Some of the ceria-based composites were utilized for sorption of platinum, nickel, vanadium, silver, phosphate and copper from water (Talebzadeh et al. 2016; Liu et al. 2017; Yari et al. 2015; Farmer 2010; Bruix et al. 2010). Nanofibers of ceria/CuFe2O4 having ceria outer shell and CuFe2O4 core adsorbed 686.1 mg/g and 798.6 mg/g of Ni2+ and V5+, respectively. Fractal-like pseudo-second-order model and Langmuir–Freundlich models fitted the adsorption data well (Talebzadeh et al. 2016). The ceria functionalized iron oxide-silica nanomaterial with surface area of 179.7 m2/g and mean particle size of 8.63 nm adsorbed phosphate ions of about 26.45 mg/g. Separation and reuse of adsorbent were successfully tested for four adsorption–desorption cycles (Liu et al. 2017). Mercapto-modified electrospun ceria showed maximum adsorption capacity of 263.4 mg/g for Cu2+ ions. A pH of 6 was found to be optimum for adsorption of Cd2+. As pHPZC = 4.8, at pH values lower than it, coulombic repulsion prevailed. At pH > 6, precipitation of Cd2+ as Cd(OH)2 hindered the possibility of experiment. The double exponential model showed high correlation for adsorption kinetics (Yari et al. 2015).
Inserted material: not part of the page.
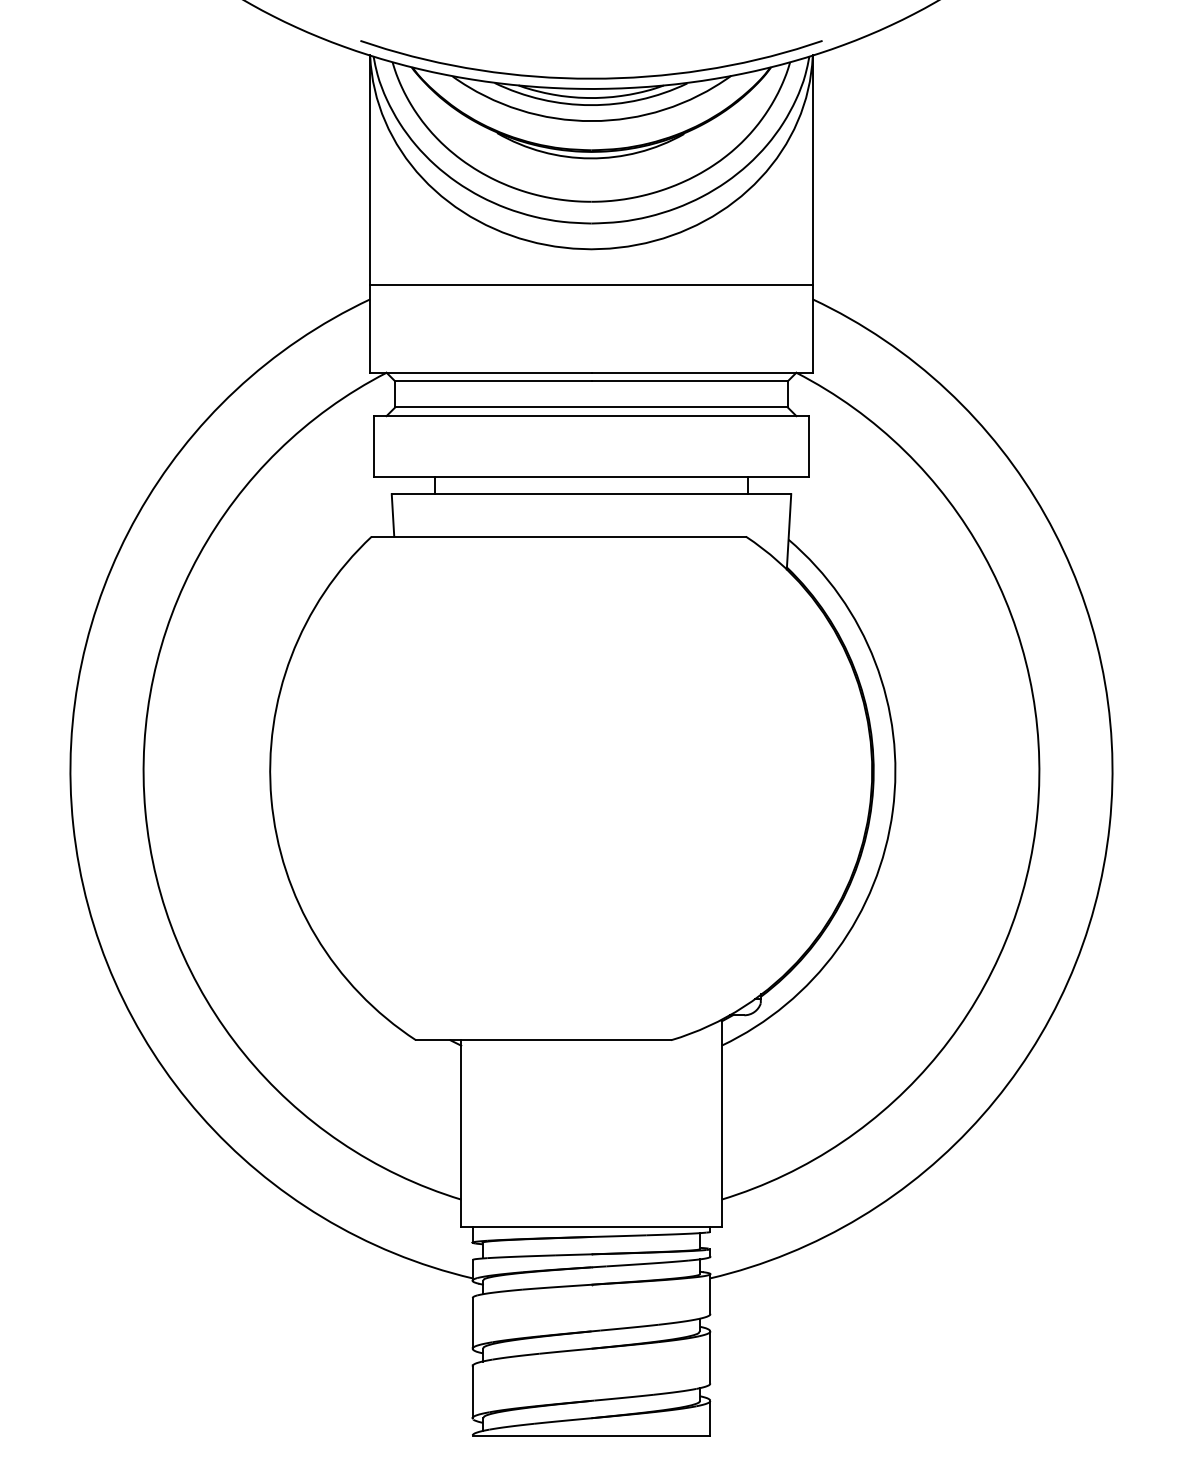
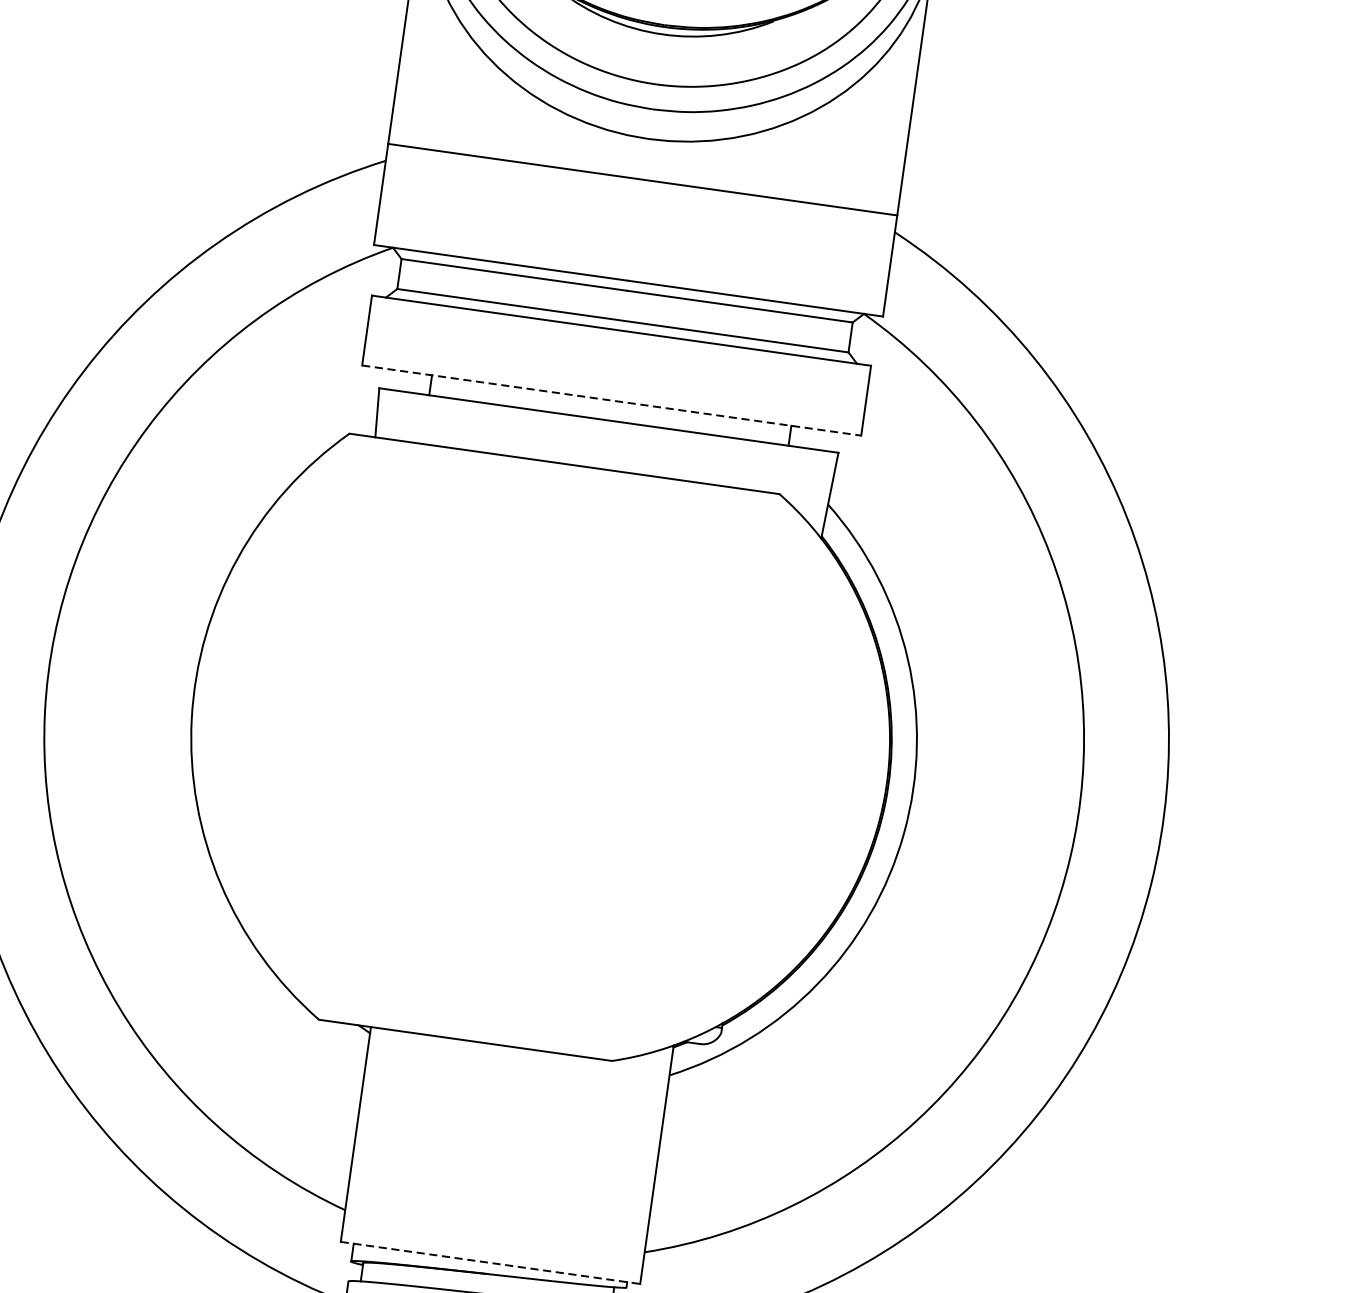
line: (591, 476) -> (611, 400), solid -> dashed
line: (591, 1227) -> (490, 1263), solid -> dashed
Future prospects of ceria and composites for water remediation

Nanosized ceria materials are regarded as industrially important due to their attractive properties (Feng et al. 2012). However, formation of composites is crucial as nanoparticles in their pristine form may be leeched into environment causing harmful effects. It has been observed that metal oxides in nanosize are prone to agglomeration resulting drop in adsorption performance. Also, better means of separation of contaminant-saturated sorbents have to be developed. Even though forming composites of metal oxide with other substrates has been offered as a solution to pressure drop in flow-through systems, this research is at infant stage. The toxicity effects of ceria and composites need to be investigated to prevent possible future challenges with regard to humans and environment.

Conclusion

Removal of toxic contaminants from water is one of the urgent measures to curb the water pollution problem. In this review, ceria and its composites used for contaminant remediation in the recent years have been reviewed. The adsorption of contaminants to large extents by cost-effective and efficient ceria-based adsorbents offers better alternatives for existing adsorbents. The large surface area combined with ability to form ceria and composites in variable morphological properties makes them competent adsorbents for treating toxic contaminants water. Tailoring of properties to use them for multi-purpose water treatment applications could be a key area of the research that can be explored in the future.